==== SELECTED PASSAGE ====
These motivations explain why the debate resurfaces, but they’re more perception than reality. Only 11% of enterprises actually end up running custom AI at scale. Most start with optimism, then stall once the hidden costs and complexity show up.

Where Builds Break Down

Spinning up an internal AI prototype is easy. A few engineers, a demo that handles the top requests, and leadership feels momentum. The trouble starts when you try to scale from demo to production.

The failure modes are predictable:

  • Edge cases: Support is full of long-tail scenarios. An internal build might cover the top 10% of requests, but customers don’t forgive the 90% that fall through the cracks.
  • System handoffs: AI doesn’t work in isolation, it has to integrate cleanly with CRMs, ticketing systems, and escalation paths. Latency, broken connections, and bad routing turn a win into a liability.
  • Maintenance load: What begins as a side project becomes another platform to maintain. Priorities shift, engineers get reassigned, and the AI stops evolving with the business.

We’ve seen the same pattern again and again: internal projects plateau around 10–20% automation. That’s enough to prove the concept, but nowhere near enough to transform operations.

And once progress slows, continued investment gets harder to justify, leaving the business with a half-built solution that doesn’t move the needle.

AI Moves Faster Than You Can Build

Even if an internal build clears the first hurdles, there’s a bigger problem: the ground keeps shifting.

In traditional software, infrastructure decisions last years. In AI, they last months, sometimes weeks. Models leapfrog each other.
==== MATERIAL SHOWN ====
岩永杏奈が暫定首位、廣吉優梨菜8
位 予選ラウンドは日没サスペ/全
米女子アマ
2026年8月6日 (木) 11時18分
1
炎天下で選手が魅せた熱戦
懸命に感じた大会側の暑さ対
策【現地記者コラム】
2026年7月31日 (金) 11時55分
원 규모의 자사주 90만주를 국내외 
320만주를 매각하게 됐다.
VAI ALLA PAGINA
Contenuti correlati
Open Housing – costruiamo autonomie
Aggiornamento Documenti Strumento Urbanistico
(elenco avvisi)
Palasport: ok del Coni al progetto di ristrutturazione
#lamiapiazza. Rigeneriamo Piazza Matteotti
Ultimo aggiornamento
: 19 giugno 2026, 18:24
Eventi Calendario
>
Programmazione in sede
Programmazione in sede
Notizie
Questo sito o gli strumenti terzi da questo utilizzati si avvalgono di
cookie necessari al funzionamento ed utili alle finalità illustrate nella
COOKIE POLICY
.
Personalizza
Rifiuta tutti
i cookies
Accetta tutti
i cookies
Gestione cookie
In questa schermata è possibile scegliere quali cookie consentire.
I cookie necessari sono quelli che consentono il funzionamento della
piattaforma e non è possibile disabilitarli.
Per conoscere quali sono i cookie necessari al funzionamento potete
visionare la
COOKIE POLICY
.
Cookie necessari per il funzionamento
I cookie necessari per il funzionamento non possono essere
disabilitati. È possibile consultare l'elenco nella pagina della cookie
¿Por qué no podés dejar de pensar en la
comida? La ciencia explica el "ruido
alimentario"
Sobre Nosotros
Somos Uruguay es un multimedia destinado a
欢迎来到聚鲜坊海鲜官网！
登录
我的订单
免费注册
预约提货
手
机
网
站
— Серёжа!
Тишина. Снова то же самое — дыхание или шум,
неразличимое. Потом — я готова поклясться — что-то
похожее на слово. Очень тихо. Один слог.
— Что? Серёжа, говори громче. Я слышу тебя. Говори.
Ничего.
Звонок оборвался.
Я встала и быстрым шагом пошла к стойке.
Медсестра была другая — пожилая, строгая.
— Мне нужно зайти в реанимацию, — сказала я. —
====
List every failure mode that the passage on building AI in-house names in its bulleted list.

• OUTPUT FOR THIS EXERCISE
Edge cases, system handoffs, and maintenance load.